Выбрать главу

Примерно в восемь часов, когда артиллерия со стороны расположения «Большой красной единицы» стала работать более интенсивно, лейтенант Вертхайм услышал, как где-то вдалеке на второй передаче едет машина. Очевидно, она преодолевала подъем на дороге. Вертхайм ткнул Файна локтем в бок:

— Это могут быть они. Предупреди всех ребят.

Сержант засунул два пальца в рот и издал пронзительный свист. Добровольцы тут же поползли к заранее выбранным позициям у кромки дороги, прячась за кустами. Боец, который должен был разложить на дороге гранаты, чтобы отрезать немцам путь возможного отступления, затаился наготове со своей связкой. Вертхайм стиснул рукоятку дорожного жезла немецкого образца в ставшей неожиданно потной ладони.

— Стой наготове с сигналом красного света, Файн! — скомандовал он. Странный спазм сжал горло лейтенанта.

— Понял, командир! — с готовностью откликнулся Файн.

Мотор автомобиля гудел все ближе и ближе. Сердце Вертхайма бешено подпрыгивало. Он сглотнул и приказал себе успокоиться. На мгновение это сработало, но затем сердце снова заколотилось сильно-сильно; лейтенант подумал, что даже Файн, сидевший рядом с ним, не может не услышать этих гулких ударов.
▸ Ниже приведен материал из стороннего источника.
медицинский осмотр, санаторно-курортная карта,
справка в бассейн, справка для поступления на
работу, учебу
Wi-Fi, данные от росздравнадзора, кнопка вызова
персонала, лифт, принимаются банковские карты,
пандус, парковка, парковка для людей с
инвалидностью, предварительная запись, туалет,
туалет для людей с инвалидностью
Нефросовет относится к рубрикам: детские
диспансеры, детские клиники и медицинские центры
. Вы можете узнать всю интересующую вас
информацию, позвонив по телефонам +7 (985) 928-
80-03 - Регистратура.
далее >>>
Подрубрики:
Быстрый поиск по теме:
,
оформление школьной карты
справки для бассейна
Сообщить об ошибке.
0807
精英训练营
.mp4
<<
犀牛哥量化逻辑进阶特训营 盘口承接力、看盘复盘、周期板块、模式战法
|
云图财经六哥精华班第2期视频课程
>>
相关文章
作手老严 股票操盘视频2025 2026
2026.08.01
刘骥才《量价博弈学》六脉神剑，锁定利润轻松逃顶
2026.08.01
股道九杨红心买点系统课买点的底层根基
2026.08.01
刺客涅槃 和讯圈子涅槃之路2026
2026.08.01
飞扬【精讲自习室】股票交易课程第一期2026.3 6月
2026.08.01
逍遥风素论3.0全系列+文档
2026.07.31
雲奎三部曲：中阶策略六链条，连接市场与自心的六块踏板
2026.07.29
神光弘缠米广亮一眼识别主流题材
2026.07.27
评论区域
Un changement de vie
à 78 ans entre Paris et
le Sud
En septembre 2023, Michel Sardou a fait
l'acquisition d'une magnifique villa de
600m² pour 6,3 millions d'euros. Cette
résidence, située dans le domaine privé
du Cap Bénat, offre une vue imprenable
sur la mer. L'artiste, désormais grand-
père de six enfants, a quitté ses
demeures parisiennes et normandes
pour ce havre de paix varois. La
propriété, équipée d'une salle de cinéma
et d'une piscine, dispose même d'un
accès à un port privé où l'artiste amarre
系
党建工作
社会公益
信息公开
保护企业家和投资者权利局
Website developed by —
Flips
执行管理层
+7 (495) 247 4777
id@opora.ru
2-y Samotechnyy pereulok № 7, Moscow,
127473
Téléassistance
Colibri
Неожиданно за поворотом показался небольшой военный джип «кюбельваген». Свет его фар ярко высветил Вертхайма.

— Зажигай сигнал, Файн! — торопливо скомандовал он и, подняв вверх дорожный жезл, громко прокричал:

— Хальт! Стой!

Матц затормозил. Лейтенант нацелил на джип свой карабин и нажал на спусковой крючок. Но выстрела не последовало. Очевидно, затвор заклинило.

— Файн, — отчаянно заорал он, — открывай огонь по ублюдкам… прямо сейчас!

Сержант упал на одно колено и, наведя свой карабин на немецкий джип, выстрелил. Но было уже слишком поздно. Матц, из плеча которого сочилась кровь, действовал без промедления — так, как бойцы «Вотана» научились действовать в России, где на каждой дороге их могла ожидать засада советских войск или партизан. Отчаянно матерясь, он включил первую передачу и, низко согнувшись над рулем, дал полный газ. Сидевший рядом с ним гауптшарфюрер Шульце открыл бешеный огонь из своего «шмайссера». Находившиеся на заднем сиденье Куно фон Доденбург и Шварц начали поливать огнем из своих автоматов обочины дороги — так, как это предписывала тактика антипартизанской борьбы. А затем, вопреки ожиданиям лейтенанта Вертхайма, готовившего засаду, вместо того чтобы пятиться назад, Матц поехал прямо вперед. Вертхайм швырнул свой бесполезный карабин в джип; оружие со звоном отскочило в сторону. В самый последний момент лейтенанту удалось отскочить вбок и избежать столкновения с мчащимся на него автомобилем. Но сержант Файн оказался не столь проворен. Он жалко вскрикнул, когда усиленный металлический передок джипа ударил ему прямо в грудь. Файн рухнул вниз, и машина весом в полторы тонны проехалась по нему, превращая его лицо в безобразное раздробленное месиво.

— Ах вы, проклятые садисты! — вскрикнул лейтенант Вертхайм. По его щекам текли слезы гнева и отчаяния. Он нащупал гранату, прицепленную к поясу. Справа ударила базука, но джип мчался слишком быстро, чтобы можно было обеспечить прямое попадание. Тем не менее выстрел из базуки повредил левую заднюю шину джипа. Она с треском разорвалась, и машина, круто повернувшись, беспомощно замерла. Сидевшие в ней немцы от неожиданности посыпались на дорогу, как горох.

Но даже в этой критической для них ситуации ветераны «Вотана» действовали значительно быстрее и лучше, нежели поджидавшие их в засаде американцы. Стремительно вскочив на ноги, они открыли ответную стрельбу по нападавшим. А когда на Шульце бросился высокий мощный Доброволец, немец точным ударом кулака в горло сбил его на землю. Другой доброволец побежал на Матца, прижав свой автомат к бедру, но почему-то не стреляя. Шарфюрер, который был в ярости оттого, что его ранило уже в четвертый раз, просто нагнул голову и боднул ею американца. Этого оказалось достаточно, чтобы тот рухнул на дорогу. Матц нагнулся, схватил его за уши и со всей силы ударил затылком о дорожный камень.